Assuming that you may not know what post-polio sequelae involves, I’ll tell you briefly, because fatigue is the primary aspect that nearly all polio survivors experience, even if they never had paralysis (which most polio patients did not). I have had a mostly paralyzed leg and fully paralyzed foot for 72 years, for my part.

What happens with this syndrome is not agreed upon by all doctors, of course, but it seems that about 30 to 50 years after the original onset of polio, survivors experience new weakness, pain and fatigue. Some people thought this was a recurrence of polio, but it’s generally thought that since the polio virus when a patient first contracts it always kills at least a few but often many motor neurons, and neurons naturally wear out as everyone ages, we just have fewer operative motor neurons to help us move muscles. Hence, when we are physically active, it takes us far longer to recover, and sometimes we don’t recover at all. So walking a block could take a few minutes, and at the end of it, if we make it that far, we need to at least lean against a lamppost if not sit down, for usually the same amount of time it took to walk that block.

Over and over all day long. One reason I stay home a lot. Distances in the house are short and there are lots of chairs!

Misdiagnosis of polio survivors has been rampant, given how few doctors are alive who are familiar with it, and sometimes too much exercise has been prescribed, especially if the patient didn’t recall or know he or she had had polio. There is exercise needed to maintain muscles but it has to be very specifically prescribed. Most of the younger polio survivors live in India, Afghanistan, Pakistan and other countries that didn’t have the vaccine as early as the US did. So, ironically, the US has few polio knowledgeable doctors.

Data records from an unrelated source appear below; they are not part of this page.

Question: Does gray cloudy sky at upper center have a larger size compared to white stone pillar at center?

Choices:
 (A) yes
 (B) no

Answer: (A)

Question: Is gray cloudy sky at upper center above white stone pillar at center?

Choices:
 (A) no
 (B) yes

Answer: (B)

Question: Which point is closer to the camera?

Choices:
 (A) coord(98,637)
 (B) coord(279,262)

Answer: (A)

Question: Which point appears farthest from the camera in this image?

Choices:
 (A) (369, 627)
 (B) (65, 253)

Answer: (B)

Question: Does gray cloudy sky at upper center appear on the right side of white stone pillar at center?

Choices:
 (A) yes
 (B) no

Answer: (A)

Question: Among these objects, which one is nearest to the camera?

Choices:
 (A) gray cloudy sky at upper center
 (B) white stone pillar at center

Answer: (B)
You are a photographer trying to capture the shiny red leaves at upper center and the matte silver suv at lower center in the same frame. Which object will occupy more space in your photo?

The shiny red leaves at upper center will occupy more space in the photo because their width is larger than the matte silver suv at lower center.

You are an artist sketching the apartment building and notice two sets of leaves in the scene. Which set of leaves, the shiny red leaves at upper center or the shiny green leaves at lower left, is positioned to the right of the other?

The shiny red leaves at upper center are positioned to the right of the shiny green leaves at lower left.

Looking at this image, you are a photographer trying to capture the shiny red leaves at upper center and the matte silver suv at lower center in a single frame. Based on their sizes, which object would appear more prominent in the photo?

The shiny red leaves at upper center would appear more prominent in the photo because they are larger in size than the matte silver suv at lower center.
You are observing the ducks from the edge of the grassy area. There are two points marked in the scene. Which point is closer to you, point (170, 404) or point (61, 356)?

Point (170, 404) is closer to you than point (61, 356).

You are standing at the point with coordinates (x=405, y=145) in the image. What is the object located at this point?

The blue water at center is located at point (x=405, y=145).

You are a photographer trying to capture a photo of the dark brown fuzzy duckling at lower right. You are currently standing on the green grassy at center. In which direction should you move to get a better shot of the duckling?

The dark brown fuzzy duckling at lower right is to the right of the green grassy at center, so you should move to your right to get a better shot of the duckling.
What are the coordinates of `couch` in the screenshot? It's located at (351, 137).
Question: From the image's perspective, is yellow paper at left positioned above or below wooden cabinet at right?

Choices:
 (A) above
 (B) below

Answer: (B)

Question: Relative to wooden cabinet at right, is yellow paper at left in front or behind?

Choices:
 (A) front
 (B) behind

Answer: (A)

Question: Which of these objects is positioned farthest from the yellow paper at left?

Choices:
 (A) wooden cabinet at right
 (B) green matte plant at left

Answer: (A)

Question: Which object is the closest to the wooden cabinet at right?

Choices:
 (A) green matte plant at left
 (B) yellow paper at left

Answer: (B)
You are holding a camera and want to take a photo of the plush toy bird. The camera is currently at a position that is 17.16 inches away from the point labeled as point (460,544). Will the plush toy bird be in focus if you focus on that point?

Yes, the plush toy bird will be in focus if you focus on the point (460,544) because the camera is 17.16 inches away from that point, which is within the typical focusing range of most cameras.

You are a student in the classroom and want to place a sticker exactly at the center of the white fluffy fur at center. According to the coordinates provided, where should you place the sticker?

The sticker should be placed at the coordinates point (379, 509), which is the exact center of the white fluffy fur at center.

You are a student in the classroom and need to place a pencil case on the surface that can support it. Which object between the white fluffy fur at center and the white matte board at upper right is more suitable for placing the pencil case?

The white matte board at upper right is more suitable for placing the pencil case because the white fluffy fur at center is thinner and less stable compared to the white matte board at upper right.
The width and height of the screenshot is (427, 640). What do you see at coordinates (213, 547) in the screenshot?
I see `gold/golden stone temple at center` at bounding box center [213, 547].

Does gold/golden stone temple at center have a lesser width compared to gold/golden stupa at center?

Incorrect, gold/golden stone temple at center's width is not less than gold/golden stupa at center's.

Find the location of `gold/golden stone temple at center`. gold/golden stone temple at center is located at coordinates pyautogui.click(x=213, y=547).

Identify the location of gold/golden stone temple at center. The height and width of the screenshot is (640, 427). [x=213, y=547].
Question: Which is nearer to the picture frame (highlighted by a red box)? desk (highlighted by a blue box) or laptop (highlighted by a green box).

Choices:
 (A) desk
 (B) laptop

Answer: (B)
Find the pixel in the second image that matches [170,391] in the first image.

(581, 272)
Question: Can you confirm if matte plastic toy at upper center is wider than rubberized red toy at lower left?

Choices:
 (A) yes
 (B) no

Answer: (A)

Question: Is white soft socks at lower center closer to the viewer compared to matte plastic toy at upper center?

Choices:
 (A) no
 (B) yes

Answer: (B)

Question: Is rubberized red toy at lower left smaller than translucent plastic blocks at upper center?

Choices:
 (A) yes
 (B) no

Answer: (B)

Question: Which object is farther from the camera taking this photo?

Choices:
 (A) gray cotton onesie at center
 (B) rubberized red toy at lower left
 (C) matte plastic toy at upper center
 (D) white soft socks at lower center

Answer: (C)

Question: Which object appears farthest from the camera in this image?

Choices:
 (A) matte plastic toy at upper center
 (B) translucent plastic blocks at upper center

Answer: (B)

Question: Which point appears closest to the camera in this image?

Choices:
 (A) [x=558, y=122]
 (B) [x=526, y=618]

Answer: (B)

So what we are taught by therapists with correct awareness when this PPS starts setting in is “brace and pace, and manage the number of tasks you THINK you can do in a day, because it’s probably less than that.” We start wearing things like ankle or knee braces and using crutches, canes and walkers. I now embrace assistive devices. I am so thankful for my mobility travel scooter.

And when I plan my calendar, I know that more than two events (even a zoom) in a day are pretty much impossible, and keeping it to one or less is wise.

My pool exercise has assisted me first in gaining a little strength (20+ years ago when I started it), and showing me that I had a limit (I got to a point where I was doing too much and risking loss of strength) and now I’m in the sweet spot. I know how much is beneficial and how much is too much, so I don’t ever go there anymore.

I know that many of you know exactly how this is, dealing with fatigue. It may be far worse for you, even without any paralysis.

One continues to hope that someone, someday, will put their finger on the fatigue cure… not that there is a one size fits all. It truly depends upon the condition causing it, and at the same time, every polio survivor, for instance, is different. I have been sorry to read in a recent The Atlantic article by Ed Yong (7/27/23) that some long Covid people have worse problems with fatigue than I do.